DIRECTIONS >> Nothing but an exact reprint of the records is to be returned.

----------

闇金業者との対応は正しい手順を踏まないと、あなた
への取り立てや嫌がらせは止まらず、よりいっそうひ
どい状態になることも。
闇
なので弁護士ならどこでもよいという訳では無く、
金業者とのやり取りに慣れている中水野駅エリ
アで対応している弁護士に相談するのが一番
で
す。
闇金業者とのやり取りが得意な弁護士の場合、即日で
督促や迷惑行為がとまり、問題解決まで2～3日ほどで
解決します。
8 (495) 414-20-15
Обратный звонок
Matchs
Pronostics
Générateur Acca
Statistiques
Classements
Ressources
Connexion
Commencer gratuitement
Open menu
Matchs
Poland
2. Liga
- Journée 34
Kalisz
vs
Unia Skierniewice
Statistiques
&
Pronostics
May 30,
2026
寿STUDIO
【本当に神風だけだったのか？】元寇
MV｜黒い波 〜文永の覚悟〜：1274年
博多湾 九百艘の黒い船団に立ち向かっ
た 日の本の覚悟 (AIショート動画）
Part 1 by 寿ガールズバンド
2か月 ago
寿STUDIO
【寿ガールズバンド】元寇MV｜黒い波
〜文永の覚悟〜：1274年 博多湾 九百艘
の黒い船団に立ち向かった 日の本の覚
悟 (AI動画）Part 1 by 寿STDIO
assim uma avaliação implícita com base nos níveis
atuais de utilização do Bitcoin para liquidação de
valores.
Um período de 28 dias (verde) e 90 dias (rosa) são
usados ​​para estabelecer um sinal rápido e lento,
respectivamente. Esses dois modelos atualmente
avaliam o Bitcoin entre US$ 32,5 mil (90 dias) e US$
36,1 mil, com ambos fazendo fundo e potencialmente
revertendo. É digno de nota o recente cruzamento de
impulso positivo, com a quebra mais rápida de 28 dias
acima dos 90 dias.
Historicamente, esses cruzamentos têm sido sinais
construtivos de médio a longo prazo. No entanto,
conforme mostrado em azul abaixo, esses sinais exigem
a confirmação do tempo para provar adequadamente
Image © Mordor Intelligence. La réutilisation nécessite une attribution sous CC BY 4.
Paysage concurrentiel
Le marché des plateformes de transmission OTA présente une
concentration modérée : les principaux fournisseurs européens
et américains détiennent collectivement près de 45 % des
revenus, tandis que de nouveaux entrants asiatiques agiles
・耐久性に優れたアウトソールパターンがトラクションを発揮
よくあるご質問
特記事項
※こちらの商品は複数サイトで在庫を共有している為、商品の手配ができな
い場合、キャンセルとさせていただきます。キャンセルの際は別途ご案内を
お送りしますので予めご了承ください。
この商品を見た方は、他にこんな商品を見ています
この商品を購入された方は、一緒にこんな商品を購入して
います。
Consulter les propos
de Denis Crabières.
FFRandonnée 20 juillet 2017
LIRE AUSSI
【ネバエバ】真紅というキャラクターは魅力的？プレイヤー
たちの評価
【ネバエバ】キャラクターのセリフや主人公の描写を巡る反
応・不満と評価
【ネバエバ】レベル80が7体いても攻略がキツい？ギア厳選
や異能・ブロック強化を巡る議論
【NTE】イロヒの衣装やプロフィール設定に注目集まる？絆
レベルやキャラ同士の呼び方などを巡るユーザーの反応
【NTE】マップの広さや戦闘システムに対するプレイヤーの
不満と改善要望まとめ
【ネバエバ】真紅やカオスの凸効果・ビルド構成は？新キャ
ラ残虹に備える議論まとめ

----------

EXERCISE RESULT >>
闇金業者との対応は正しい手順を踏まないと、あなた
への取り立てや嫌がらせは止まらず、よりいっそうひ
どい状態になることも。
闇
なので弁護士ならどこでもよいという訳では無く、
金業者とのやり取りに慣れている中水野駅エリ
アで対応している弁護士に相談するのが一番
で
す。
闇金業者とのやり取りが得意な弁護士の場合、即日で
督促や迷惑行為がとまり、問題解決まで2～3日ほどで
解決します。
8 (495) 414-20-15
Обратный звонок
Matchs
Pronostics
Générateur Acca
Statistiques
Classements
Ressources
Connexion
Commencer gratuitement
Open menu
Matchs
Poland
2. Liga
- Journée 34
Kalisz
vs
Unia Skierniewice
Statistiques
&
Pronostics
May 30,
2026
寿STUDIO
【本当に神風だけだったのか？】元寇
MV｜黒い波 〜文永の覚悟〜：1274年
博多湾 九百艘の黒い船団に立ち向かっ
た 日の本の覚悟 (AIショート動画）
Part 1 by 寿ガールズバンド
2か月 ago
寿STUDIO
【寿ガールズバンド】元寇MV｜黒い波
〜文永の覚悟〜：1274年 博多湾 九百艘
の黒い船団に立ち向かった 日の本の覚
悟 (AI動画）Part 1 by 寿STDIO
assim uma avaliação implícita com base nos níveis
atuais de utilização do Bitcoin para liquidação de
valores.
Um período de 28 dias (verde) e 90 dias (rosa) são
usados ​​para estabelecer um sinal rápido e lento,
respectivamente. Esses dois modelos atualmente
avaliam o Bitcoin entre US$ 32,5 mil (90 dias) e US$
36,1 mil, com ambos fazendo fundo e potencialmente
revertendo. É digno de nota o recente cruzamento de
impulso positivo, com a quebra mais rápida de 28 dias
acima dos 90 dias.
Historicamente, esses cruzamentos têm sido sinais
construtivos de médio a longo prazo. No entanto,
conforme mostrado em azul abaixo, esses sinais exigem
a confirmação do tempo para provar adequadamente
Image © Mordor Intelligence. La réutilisation nécessite une attribution sous CC BY 4.
Paysage concurrentiel
Le marché des plateformes de transmission OTA présente une
concentration modérée : les principaux fournisseurs européens
et américains détiennent collectivement près de 45 % des
revenus, tandis que de nouveaux entrants asiatiques agiles
・耐久性に優れたアウトソールパターンがトラクションを発揮
よくあるご質問
特記事項
※こちらの商品は複数サイトで在庫を共有している為、商品の手配ができな
い場合、キャンセルとさせていただきます。キャンセルの際は別途ご案内を
お送りしますので予めご了承ください。
この商品を見た方は、他にこんな商品を見ています
この商品を購入された方は、一緒にこんな商品を購入して
います。
Consulter les propos
de Denis Crabières.
FFRandonnée 20 juillet 2017
LIRE AUSSI
【ネバエバ】真紅というキャラクターは魅力的？プレイヤー
たちの評価
【ネバエバ】キャラクターのセリフや主人公の描写を巡る反
応・不満と評価
【ネバエバ】レベル80が7体いても攻略がキツい？ギア厳選
や異能・ブロック強化を巡る議論
【NTE】イロヒの衣装やプロフィール設定に注目集まる？絆
レベルやキャラ同士の呼び方などを巡るユーザーの反応
【NTE】マップの広さや戦闘システムに対するプレイヤーの
不満と改善要望まとめ
【ネバエバ】真紅やカオスの凸効果・ビルド構成は？新キャ
ラ残虹に備える議論まとめ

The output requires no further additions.